Okay that's great and if I could ask you a quick one on capital. You talked about injecting some capital into the subs this year. Is it possible to quantify that and I suppose also tell us whether you think your available capital will be adequate to satisfy those needs or if you'll have external needs for capital beyond that you issued in the first quarter?

Jim Truess

Sure as I mentioned in my prepared remarks for the remainder of the year we're expecting to put down on a net basis $165 million in capital contributions to our health plan. So that's exactly is a combination of we will see -- we will collect some dividends from some of the other health plans that are in more the steady state mode and then those health plans that are growing dramatically particularly Texas and New York. They're going to be net receivers of funds.
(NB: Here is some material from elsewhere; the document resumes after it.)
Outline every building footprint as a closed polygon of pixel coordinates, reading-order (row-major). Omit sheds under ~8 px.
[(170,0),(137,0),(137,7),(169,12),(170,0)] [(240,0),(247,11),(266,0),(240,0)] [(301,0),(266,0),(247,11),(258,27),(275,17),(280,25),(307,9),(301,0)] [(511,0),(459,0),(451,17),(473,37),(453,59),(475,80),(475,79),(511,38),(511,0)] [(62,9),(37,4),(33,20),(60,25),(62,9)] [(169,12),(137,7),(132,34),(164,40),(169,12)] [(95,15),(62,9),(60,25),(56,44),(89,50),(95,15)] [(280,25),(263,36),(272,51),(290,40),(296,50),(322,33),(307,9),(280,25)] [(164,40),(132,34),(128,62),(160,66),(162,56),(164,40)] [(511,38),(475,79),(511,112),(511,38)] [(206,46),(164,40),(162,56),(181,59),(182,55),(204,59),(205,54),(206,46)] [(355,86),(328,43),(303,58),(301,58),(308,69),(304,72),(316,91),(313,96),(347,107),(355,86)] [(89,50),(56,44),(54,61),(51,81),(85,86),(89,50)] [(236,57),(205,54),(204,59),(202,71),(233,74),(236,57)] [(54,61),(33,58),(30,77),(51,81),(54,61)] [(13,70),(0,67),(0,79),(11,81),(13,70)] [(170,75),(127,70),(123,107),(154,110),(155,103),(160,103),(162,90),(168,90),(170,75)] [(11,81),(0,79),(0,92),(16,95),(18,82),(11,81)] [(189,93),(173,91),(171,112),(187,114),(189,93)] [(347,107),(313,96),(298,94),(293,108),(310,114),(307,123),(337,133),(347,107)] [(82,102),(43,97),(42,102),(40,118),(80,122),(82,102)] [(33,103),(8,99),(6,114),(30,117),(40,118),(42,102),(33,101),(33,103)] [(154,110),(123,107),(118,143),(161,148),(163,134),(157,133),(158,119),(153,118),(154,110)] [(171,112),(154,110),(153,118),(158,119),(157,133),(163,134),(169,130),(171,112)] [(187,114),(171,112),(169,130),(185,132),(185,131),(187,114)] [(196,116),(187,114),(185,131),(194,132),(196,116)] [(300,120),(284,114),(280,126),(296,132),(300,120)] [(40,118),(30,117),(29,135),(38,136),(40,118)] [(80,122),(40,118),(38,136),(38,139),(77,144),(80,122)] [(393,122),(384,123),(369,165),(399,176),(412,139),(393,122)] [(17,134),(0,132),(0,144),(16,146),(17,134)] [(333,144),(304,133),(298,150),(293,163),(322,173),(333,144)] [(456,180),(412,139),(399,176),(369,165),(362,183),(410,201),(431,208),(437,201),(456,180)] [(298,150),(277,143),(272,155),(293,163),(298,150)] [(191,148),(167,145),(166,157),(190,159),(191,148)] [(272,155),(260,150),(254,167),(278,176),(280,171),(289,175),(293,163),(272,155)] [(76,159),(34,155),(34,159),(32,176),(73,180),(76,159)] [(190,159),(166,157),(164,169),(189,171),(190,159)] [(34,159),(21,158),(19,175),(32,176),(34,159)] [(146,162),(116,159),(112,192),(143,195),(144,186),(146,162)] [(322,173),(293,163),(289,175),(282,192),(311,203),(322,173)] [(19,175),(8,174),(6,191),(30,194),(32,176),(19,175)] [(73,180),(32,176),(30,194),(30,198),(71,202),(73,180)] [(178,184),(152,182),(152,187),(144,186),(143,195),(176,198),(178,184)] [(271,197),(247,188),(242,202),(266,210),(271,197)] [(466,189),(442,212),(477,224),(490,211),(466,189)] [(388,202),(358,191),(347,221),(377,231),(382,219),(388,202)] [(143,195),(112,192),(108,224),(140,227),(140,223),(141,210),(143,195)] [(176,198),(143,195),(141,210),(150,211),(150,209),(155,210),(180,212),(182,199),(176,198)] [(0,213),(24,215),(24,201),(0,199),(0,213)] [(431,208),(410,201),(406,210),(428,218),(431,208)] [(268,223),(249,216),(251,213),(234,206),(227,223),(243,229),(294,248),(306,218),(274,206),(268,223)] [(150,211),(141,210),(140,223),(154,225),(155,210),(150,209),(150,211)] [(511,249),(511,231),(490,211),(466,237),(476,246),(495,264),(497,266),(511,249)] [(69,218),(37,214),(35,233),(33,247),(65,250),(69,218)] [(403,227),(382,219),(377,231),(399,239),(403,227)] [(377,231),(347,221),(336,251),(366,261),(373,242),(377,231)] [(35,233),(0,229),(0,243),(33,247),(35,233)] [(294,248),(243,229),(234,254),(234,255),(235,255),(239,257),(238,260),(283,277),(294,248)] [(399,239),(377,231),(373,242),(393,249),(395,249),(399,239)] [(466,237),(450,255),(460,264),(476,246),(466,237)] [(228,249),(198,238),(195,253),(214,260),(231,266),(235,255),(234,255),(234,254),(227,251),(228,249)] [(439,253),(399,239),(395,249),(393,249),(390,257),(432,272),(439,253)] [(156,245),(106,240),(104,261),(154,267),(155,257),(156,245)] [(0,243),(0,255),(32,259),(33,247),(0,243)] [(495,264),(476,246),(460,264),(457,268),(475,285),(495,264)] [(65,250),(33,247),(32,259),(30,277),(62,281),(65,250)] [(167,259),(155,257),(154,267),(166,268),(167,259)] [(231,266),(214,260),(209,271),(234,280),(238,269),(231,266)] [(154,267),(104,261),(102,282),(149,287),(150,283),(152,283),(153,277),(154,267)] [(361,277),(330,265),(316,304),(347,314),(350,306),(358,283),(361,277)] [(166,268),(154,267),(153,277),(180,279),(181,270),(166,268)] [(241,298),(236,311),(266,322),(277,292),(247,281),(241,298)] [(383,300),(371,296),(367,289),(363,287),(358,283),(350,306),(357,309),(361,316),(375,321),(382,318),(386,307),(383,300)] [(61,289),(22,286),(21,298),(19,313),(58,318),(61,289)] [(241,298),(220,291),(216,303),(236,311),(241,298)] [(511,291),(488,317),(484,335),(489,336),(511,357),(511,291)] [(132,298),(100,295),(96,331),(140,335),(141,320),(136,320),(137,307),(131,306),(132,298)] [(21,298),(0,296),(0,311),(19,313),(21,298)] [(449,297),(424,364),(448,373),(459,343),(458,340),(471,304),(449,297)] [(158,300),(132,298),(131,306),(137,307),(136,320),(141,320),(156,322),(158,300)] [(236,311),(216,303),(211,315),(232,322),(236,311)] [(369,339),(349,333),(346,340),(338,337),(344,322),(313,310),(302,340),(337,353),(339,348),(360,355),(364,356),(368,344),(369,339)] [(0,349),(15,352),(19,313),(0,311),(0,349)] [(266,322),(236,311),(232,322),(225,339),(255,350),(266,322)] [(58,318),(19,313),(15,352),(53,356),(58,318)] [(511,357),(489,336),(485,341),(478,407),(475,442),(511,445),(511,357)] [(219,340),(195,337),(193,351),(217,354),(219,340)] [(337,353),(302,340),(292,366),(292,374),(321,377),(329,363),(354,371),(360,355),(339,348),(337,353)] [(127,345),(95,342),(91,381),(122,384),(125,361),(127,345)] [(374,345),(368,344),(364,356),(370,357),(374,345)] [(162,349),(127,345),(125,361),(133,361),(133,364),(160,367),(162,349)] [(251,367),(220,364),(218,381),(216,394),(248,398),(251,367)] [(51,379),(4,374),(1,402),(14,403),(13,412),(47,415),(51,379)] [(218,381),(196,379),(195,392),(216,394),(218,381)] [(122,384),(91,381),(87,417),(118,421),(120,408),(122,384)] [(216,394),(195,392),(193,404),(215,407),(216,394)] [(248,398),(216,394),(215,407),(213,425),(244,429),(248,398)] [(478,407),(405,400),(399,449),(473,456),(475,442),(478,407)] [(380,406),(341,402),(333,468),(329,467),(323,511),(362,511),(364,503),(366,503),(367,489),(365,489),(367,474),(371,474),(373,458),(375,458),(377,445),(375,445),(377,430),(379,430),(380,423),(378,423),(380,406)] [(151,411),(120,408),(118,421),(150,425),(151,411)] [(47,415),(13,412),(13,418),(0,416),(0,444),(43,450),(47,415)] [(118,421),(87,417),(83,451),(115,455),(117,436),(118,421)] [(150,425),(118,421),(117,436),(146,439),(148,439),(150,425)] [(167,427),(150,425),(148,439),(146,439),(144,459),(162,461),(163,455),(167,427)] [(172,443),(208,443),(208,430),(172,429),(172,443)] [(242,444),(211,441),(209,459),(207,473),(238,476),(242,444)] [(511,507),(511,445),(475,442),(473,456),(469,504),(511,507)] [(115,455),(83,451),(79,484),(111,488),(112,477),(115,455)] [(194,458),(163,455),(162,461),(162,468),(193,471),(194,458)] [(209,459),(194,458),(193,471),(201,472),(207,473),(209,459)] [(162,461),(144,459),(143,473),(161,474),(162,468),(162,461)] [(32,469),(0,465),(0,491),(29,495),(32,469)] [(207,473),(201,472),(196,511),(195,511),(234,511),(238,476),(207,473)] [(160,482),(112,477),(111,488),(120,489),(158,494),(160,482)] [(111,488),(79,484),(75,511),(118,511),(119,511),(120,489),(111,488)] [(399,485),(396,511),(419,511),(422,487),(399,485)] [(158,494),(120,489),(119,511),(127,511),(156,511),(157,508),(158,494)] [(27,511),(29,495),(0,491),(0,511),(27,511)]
So we plan for that I think steps we took last year and the way we built our long-term plan, I think this is all fully anticipated. What we're not planning on accessing external capital this year. We're very well positioned and actually feel very good about our long-term prospects as well. I think here we've spent a certain amount of time on our, at Investor Days, we have some more time to dig in to some of these topics to be able to get deeper and explaining our long-term strategy and plan around our capital. And I think that's, one of the things that's really nice and exciting about our business is we're able to put ourselves on this significant and growth trajectory and be able to fund this while keeping our leverage ratios low and really being able to mange our capital effectively. And that's probably back to what Jim was talking about earlier. This does come from being disciplined about the markets you enter into. When your business is running well, you're generating good cash flow, you could fund the next phase of growth. And so that certainly is something that we think about whether or not we consider what markets we do or don't want to participate in.

Dave Windley - Jefferies & Company

Thank you very much.

Jim Truess

Thank you.

Operator

I will now turn the call back to Mr. Carlson.

Jim Carlson

Well, thank you all for joining us this morning. We are obviously pleased with the start to your year. I think and some of our colleagues listen to these calls as well. I want to give them a due credit for fairly being focused on some important execution to deliver both this year for us. We are really excited about the future that we see. We think that there are plenty ways to grow the business profitability as we go forward. And it's just 90 days we got more work to do. And we will talk to you in other 90 days. Thanks.

Operator

This concludes today's conference call. You many now disconnect.